La finance de l’économie bleue

La finance vertueuse de la « Blue Economy »

Un marché mondial qui croit 2 fois plus que le marché terrestre pour les 10 prochaines années, des groupes internationaux leaders qui s’organisent pour la transition écologique, des start-up qui « scale-up » et impactent, des challenges technologiques à relever, des laboratoires et des chercheurs réputés, des coopérations internationales, des investisseurs en dette et en capital, des normes internationales, des metrics d’impact, un engouement mondial pour l’écologie…et des jeunes managers plein d’énergie, de passion et d’innovation. Les Océans ne sont plus réservés uniquement aux aventuriers navigateurs, et leur protection n’est plus l’apanage d’un groupe de militants. Des énergies renouvelables, à l’aquaculture, en passant par la valorisation des plastiques, l’Océan devient la source d’une jeune industrie vertueuse en pleine croissance, dont le marché des 5 principaux secteurs est estimé à $3 trillion par la banque mondiale en 2019.

Ocean market size
La taille des différents secteurs de marchés

Cette « blue economy » est assez fragmentée: des investissements énormes sont nécessaires pour les infrastructures (les parcs éoliens, les transitions énergétiques pour le transport maritime, la pollution par les plastiques…), des investissements plus faibles suffisent pour les projets locaux qui peuvent aussi impacter (les réserves marines, les fermes seaweed, l’innovation dans l’aquaculture,….)

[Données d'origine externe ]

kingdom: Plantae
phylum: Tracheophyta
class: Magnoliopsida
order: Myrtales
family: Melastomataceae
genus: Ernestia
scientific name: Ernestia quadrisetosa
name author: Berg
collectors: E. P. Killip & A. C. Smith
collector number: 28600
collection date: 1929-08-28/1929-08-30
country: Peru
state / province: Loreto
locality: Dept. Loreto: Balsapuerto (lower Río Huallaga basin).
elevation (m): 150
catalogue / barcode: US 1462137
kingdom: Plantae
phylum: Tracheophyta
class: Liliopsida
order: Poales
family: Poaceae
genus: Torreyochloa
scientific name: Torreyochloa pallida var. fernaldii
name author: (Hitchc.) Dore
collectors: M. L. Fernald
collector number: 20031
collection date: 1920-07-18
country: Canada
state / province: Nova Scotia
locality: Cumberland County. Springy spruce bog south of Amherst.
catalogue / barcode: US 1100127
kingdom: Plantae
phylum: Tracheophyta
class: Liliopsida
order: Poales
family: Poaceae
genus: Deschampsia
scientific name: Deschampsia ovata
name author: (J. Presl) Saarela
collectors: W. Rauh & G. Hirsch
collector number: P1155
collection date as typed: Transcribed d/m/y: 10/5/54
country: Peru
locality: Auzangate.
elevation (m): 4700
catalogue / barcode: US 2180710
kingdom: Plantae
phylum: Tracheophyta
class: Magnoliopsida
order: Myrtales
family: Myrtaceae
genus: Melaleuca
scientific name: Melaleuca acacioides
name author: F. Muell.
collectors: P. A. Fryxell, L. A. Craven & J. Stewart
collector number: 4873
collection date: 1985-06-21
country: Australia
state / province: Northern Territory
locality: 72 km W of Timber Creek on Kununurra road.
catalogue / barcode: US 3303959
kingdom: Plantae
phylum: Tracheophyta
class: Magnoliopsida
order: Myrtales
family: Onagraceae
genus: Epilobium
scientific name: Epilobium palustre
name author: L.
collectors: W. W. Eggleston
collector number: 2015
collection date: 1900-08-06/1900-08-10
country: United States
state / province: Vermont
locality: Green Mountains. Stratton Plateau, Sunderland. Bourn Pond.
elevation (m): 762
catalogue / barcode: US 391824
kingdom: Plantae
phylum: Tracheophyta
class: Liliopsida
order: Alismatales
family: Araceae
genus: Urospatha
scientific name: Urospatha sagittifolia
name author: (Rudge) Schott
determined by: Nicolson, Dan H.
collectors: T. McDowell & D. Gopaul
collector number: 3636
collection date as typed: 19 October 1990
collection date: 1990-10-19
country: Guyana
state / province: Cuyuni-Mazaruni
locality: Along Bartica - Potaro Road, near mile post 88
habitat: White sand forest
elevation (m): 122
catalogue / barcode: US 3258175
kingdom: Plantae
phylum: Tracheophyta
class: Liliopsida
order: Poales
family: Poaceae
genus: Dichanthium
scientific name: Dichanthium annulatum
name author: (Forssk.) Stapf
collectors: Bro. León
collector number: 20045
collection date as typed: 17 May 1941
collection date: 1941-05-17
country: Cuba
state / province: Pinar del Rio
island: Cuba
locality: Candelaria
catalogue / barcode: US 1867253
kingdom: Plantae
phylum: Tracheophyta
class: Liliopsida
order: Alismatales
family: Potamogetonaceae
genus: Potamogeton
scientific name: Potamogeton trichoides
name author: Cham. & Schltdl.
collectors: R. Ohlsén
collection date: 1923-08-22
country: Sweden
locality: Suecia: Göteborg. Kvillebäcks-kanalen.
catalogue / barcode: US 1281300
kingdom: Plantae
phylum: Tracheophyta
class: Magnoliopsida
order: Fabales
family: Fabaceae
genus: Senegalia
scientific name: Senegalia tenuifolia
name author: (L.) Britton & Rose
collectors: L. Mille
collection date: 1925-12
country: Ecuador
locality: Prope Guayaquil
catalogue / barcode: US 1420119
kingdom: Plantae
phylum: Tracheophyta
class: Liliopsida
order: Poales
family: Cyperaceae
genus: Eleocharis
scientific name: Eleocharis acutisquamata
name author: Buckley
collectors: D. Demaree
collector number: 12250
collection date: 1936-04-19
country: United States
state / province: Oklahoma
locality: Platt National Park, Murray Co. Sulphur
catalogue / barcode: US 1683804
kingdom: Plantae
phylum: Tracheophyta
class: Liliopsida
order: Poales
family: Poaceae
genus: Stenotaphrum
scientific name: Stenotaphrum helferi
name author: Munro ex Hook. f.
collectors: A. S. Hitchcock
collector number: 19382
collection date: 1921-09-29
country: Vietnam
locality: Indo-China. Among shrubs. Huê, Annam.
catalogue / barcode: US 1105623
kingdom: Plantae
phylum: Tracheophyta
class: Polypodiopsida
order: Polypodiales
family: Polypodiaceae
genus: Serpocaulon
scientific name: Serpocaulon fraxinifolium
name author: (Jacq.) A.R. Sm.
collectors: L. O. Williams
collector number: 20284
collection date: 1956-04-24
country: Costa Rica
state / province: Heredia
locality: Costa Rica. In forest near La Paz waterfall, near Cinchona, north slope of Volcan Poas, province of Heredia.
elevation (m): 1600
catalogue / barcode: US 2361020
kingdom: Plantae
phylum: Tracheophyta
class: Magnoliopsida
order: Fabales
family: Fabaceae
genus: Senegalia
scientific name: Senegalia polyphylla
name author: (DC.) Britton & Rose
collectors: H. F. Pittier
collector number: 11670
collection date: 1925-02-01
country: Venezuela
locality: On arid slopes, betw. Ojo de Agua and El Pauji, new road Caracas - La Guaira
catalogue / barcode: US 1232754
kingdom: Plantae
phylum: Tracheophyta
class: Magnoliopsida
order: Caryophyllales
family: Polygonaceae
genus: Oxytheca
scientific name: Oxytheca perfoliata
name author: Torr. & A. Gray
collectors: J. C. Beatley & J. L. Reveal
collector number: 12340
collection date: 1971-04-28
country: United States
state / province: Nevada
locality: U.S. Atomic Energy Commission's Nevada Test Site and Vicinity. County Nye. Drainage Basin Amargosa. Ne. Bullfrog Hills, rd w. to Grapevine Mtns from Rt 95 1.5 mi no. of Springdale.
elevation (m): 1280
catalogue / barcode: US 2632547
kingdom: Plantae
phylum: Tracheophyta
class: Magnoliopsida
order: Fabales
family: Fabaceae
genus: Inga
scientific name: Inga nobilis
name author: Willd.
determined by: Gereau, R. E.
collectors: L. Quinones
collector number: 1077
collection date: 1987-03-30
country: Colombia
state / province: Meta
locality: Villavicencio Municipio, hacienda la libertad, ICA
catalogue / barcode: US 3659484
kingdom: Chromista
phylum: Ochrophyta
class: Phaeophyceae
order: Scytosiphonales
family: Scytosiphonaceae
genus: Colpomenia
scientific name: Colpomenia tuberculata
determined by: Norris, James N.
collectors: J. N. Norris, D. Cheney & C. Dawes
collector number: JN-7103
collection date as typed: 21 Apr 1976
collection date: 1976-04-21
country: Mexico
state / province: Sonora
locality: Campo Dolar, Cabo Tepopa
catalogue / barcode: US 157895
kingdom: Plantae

Dans cette deuxième tranche de projets, le milieu financier privé se structure à l’image de l’industrie traditionnelle et start-upienne.

Protection côtière rentable…donc durable!

Pour motiver un investisseur, il faut lui donner des modèles de business rentables à terme, des benchmark financiers, des assurances de liquidité. Mais les projets écologiques sont souvent portés par des associations qui peuvent bénéficier plus facilement de dons et de subventions publiques. Du coup, les business model associés n’existent pas ou ne sont pas optimisés. Sauf que….on peut associer Ecologie des Océans et business équilibré voire rentable. C’est la mission que s’est donné la société Française « Blue Finance » en montant des projets rentables pour le management des aires marines protégées (MPAs en anglais).

blue finance corporate
blue finance corporate

Imaginez les parc marins des calanques, de port-cros, de l’iroise, de la côte d’opale….qui s’équilibrent financièrement et économisent des dizaines de M€ de crédits d’Etat (une moyenne de 6 ME annuel par Parc) . Après une phase d’étude économique, Blue Finance définit un business plan pour l’AMP concernée, en valorisant ses actifs: tourisme, activités nautiques, pêche, énergie renouvelable,…Ce document lui permet de construire l’ingénierie financière – public/privée pour les investissements initiaux. Ensuite, Blue Finance assiste l’AMP dans sa gestion pour garantir l’exécution du plan. Blue Finance a conclu un premier AMP sous management en République Dominicaine (800 000 ha- en comparaison, Port-cros c’est 3 000 ha), et est en cours de signature de 5 autres AMPs. La preuve que Ecologie et Business ne sont pas antinomiques.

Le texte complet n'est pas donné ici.